Prologue
It's evening. It was getting dark, and it was time to go to bed. Masha was given a spacious room with three windows, two large oak cabinets against the wall, and a bed.
The girl was left alone, saying "Good night". It became so unclear to her what to do now that she was even a little afraid: her conscience would not allow her to disturb these kind people, and she did not know what to do.
First of all, what is a bed? Grandma took so much care in laying it all out: the sheet, the duvet cover, the pillowcases… What is all this? Can't you just lie down and cover yourself with a blanket? Put your hand under your head and sleep… Why climb on something? What's the pillow for? That's not what everyone in the mine is used to. And it's more comfortable this way.
The hosts had already gone to bed. Time was running out.
Masha never took off her clothes before going to bed, like everyone else at the mine, but now is different. It was all so clean, and her light jeans were half in the ground and no longer light at all, her gray jacket was wet, and she didn't want to get it all dirty with what Maria Sergeevna had obviously washed for so long.
Carefully placing her clothes on the dresser, Masha lay down on the bed and covered herself with a blanket.
Nice and easy.
"These people are right. It's much better to sleep this way," Masha thought.

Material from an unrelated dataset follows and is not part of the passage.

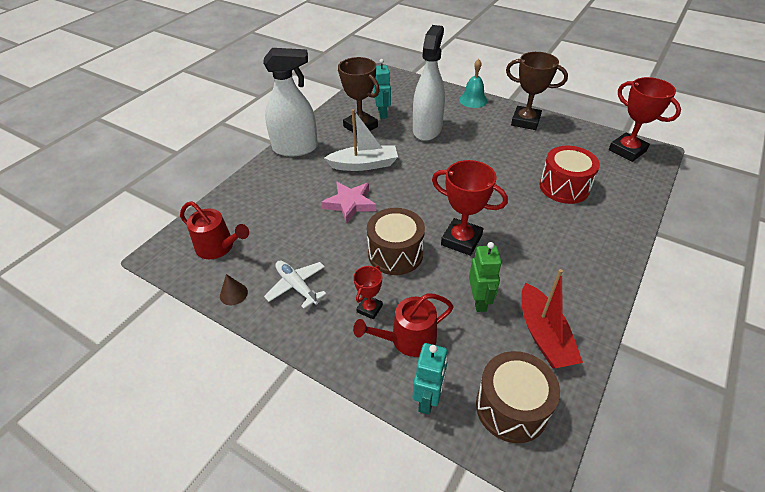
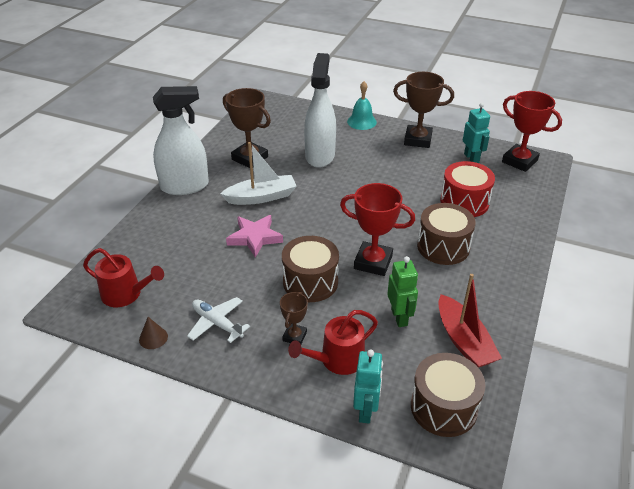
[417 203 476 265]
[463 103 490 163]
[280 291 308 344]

That dim and mortal moonlight. It was carried all over the room, and in every corner it reflected a plague. The girl remembered her husband again. The vile yellow images of his dead body hovered before her eyes. How he had stopped breathing, and she had been left alone, without him.

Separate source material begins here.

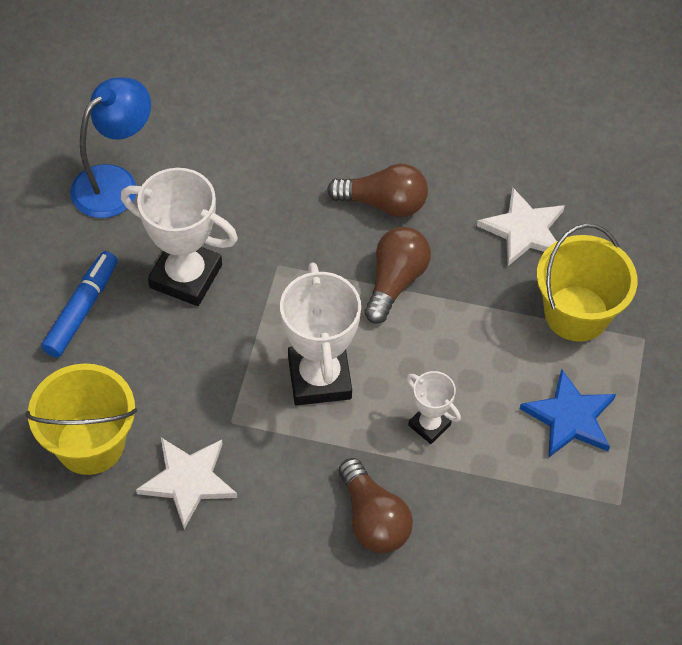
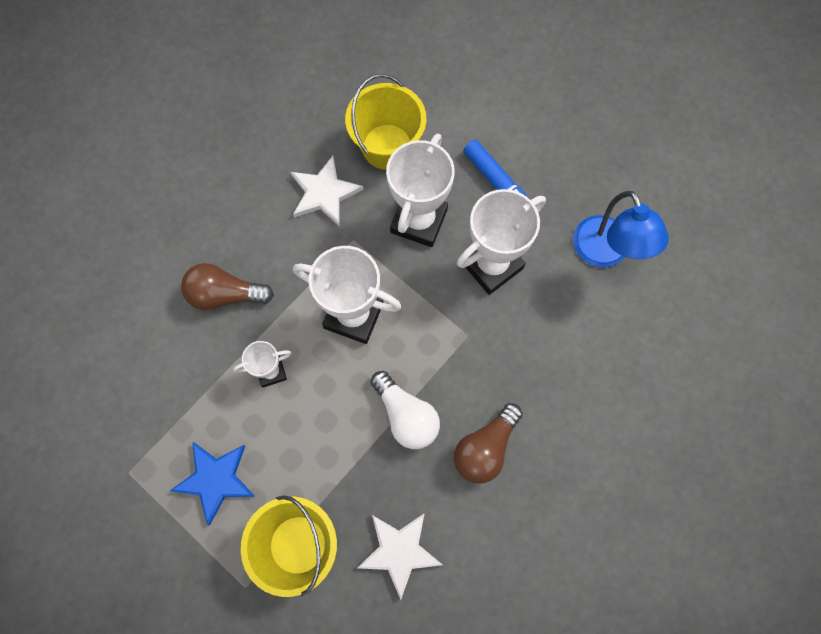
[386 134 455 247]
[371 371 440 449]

And there's nothing you can do about it!
"Jesus. – Masha covered her eyes with her palms. – How can I live without him? Why did you take him and leave me…? I want to go to him. I can't live without him… Lord, why did you take him away?"
"I'm always with you. – it was that inner voice in the middle of my chest. – Mash, I'm always with you."
And neither the moonlight reflecting the plagues in every corner, nor this high bed with white sheets-nothing could suppress that voice. He spoke to Masha for half a minute, or half an hour, or half a night, and it seemed to her that it was an eternity. That it was the same eternity that could never end. Because in these moments he was beside her, and he was a part of her… Just like that dream, which gathered all her tiredness of the previous days and took her to itself until the morning.